In A Sense of Direction, his book about doing a trio of religious pilgrimages (including Spain's Camino de Santiago, which attracts everybody and his donkey), Gideon Lewis-Kraus disses writers who name-drop flora. "It's such a cheap and easy way to establish credibility," he says. What, then, would Lewis-Kraus make of Herriot, who finds poetry in the microscopic minutiae of pollination and can identify myriad bird species by sound? Lesser yellowlegs, blue-winged teal, killdeer, gadwall, avocet … oh my. Such encyclopedic knowledge can be a barrier. Do we really care about "glomalin," the soil constituent that is responsible for "tilth," the way a handful of earth either sticks together or comes apart?

Well, when Herriot roots around in the ditches and pastures that line the route to his cabin, when he gazes up at the constellations as his sandals sink into the mud at the bottom of a slough, the answer is a resounding yes. He pushes beyond the symbiotic beauty of biological processes to see our entire existence – body and soul – as a reflection of forces that we can never possess.

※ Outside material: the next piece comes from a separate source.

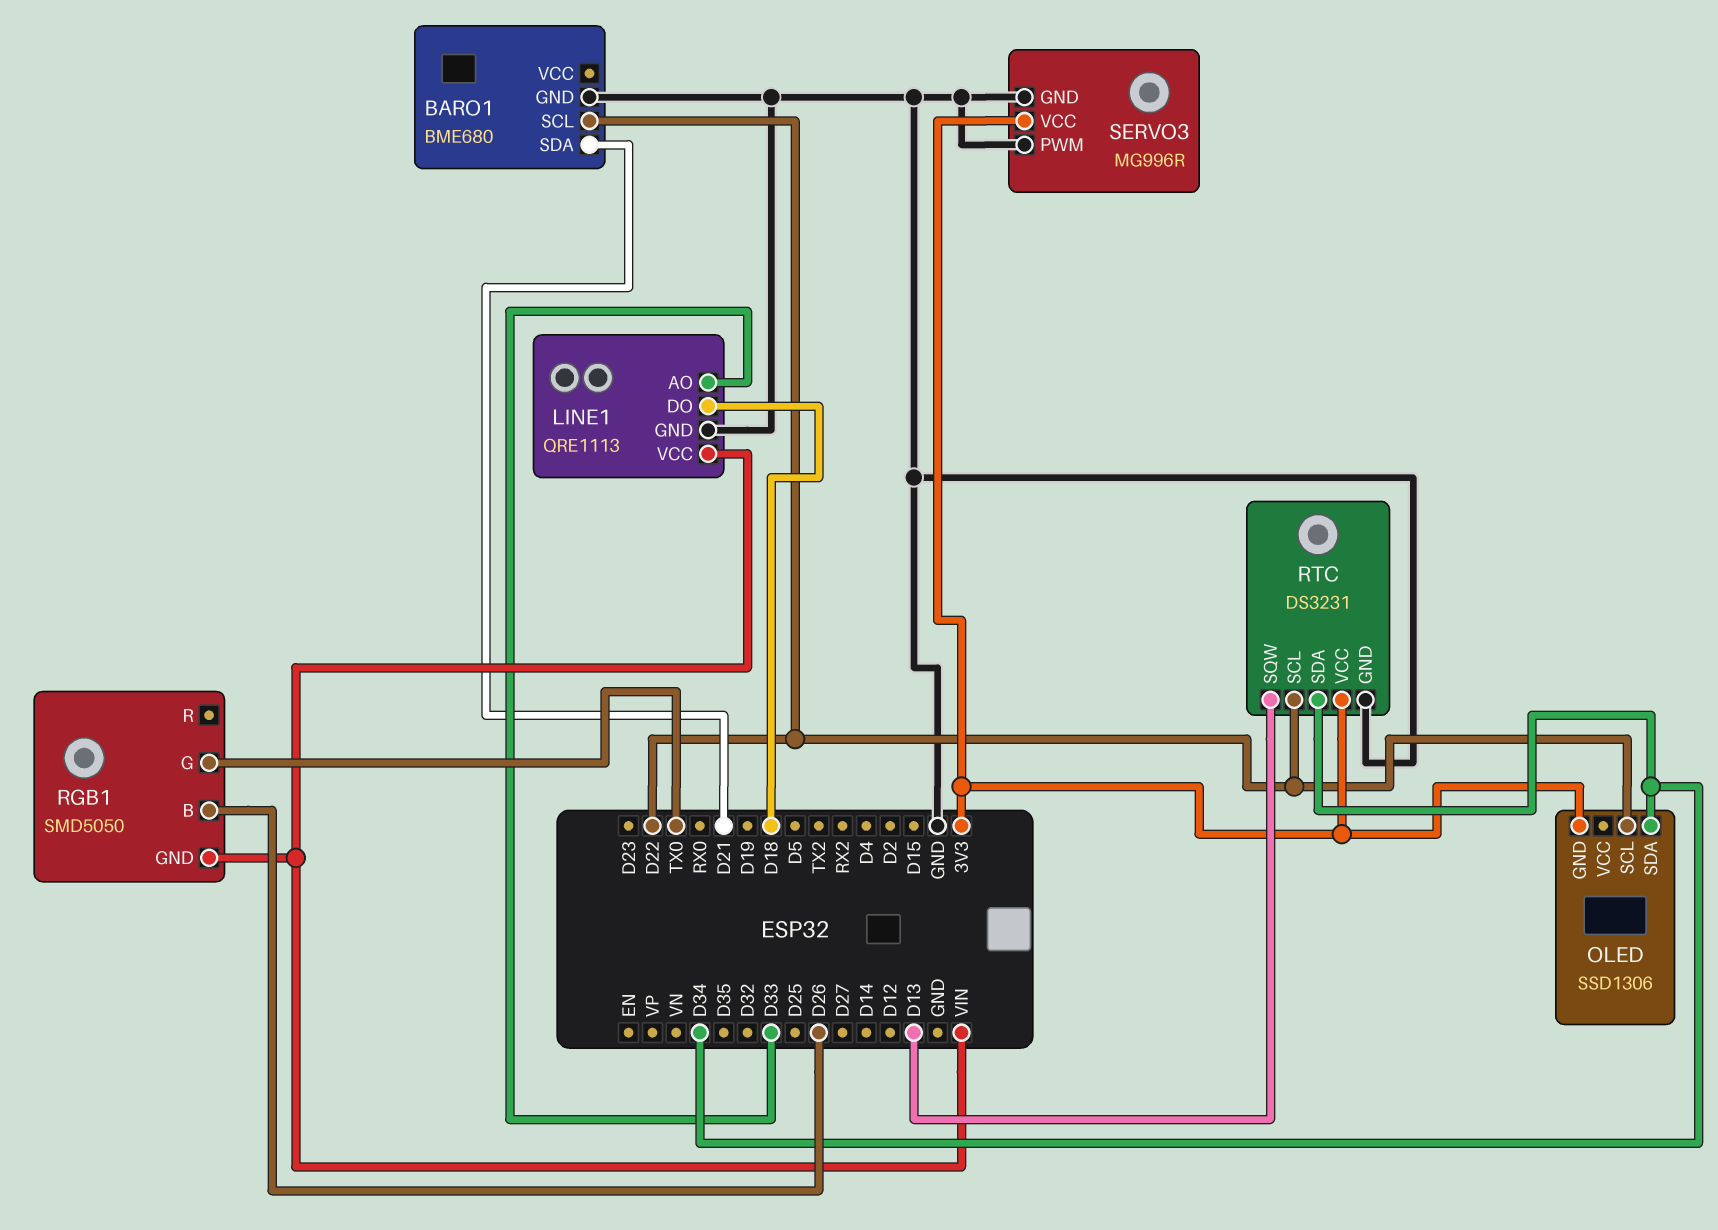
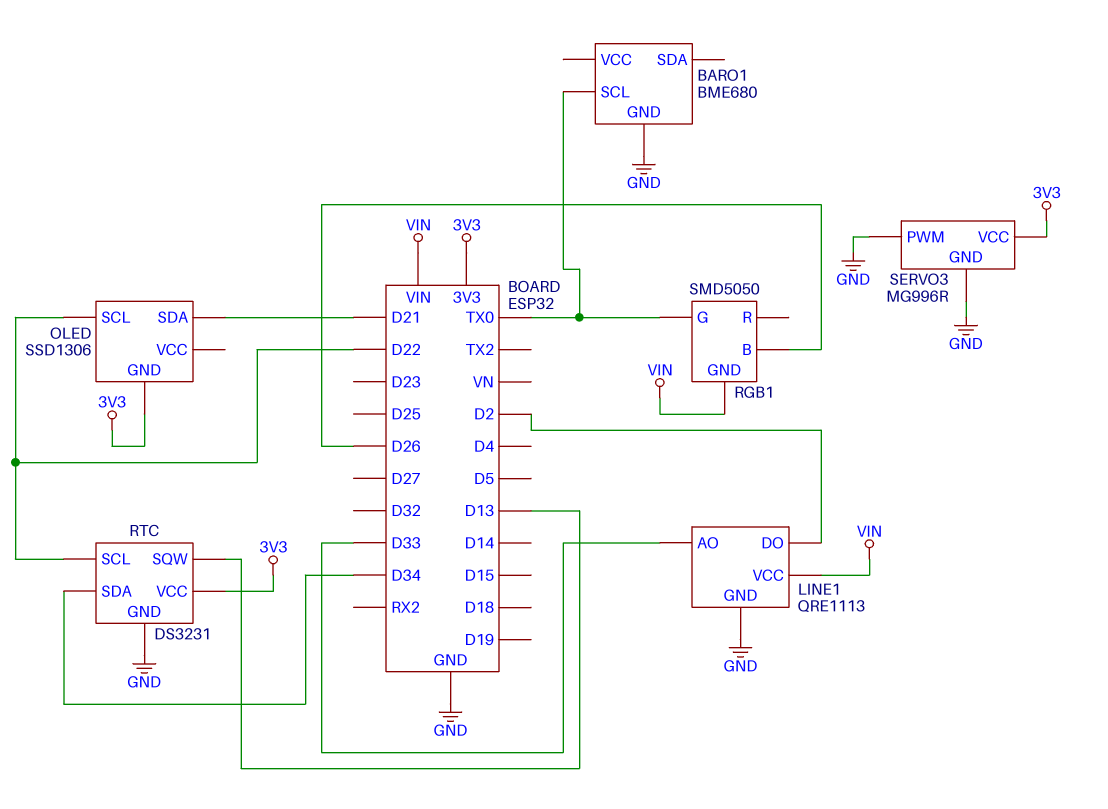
BARO1 pin SCL: D22 -> TX0
BARO1 pin SDA: D21 -> none
LINE1 pin DO: D18 -> D2
OLED pin SDA: D34 -> D21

Herriot walks slowly, mindfully. Every stand of aspen and mycorrhizal fungi sends him on a rewarding, lyrical detour. Many of these digressions come back to desire. He questions the differences between elemental urges and transcendent love. And he ponders the degree to which a global schism between male and female energies, including his own struggles as a husband and father, is responsible for the social and ecological discord that has left him at such loose ends.

The Road Is How is about and by a believer. The Creator (with a capital C) shares the trail. Infinite generosity is the goal. There are sexual temptations to resist; monogamy is a virtue; maturity can only be reached by respecting the maternal power of women and the planet. But Herriot also speaks to the secular reader. As in other recent books about pilgrimage, it is the journey that matters most. The destination is important; we need a reason to walk out the front door and keep on going. But the final step will not reveal anything unless you know which questions to ask along the way.

Dan Rubinstein is a writer in Ottawa working on a non-fiction book about the transformative power of walking, which will be published in spring 2015.

Editor's note:  The original version of this story mistakenly stated the length of the Pennine Way. It is, in fact, 268-miles. This version has been corrected.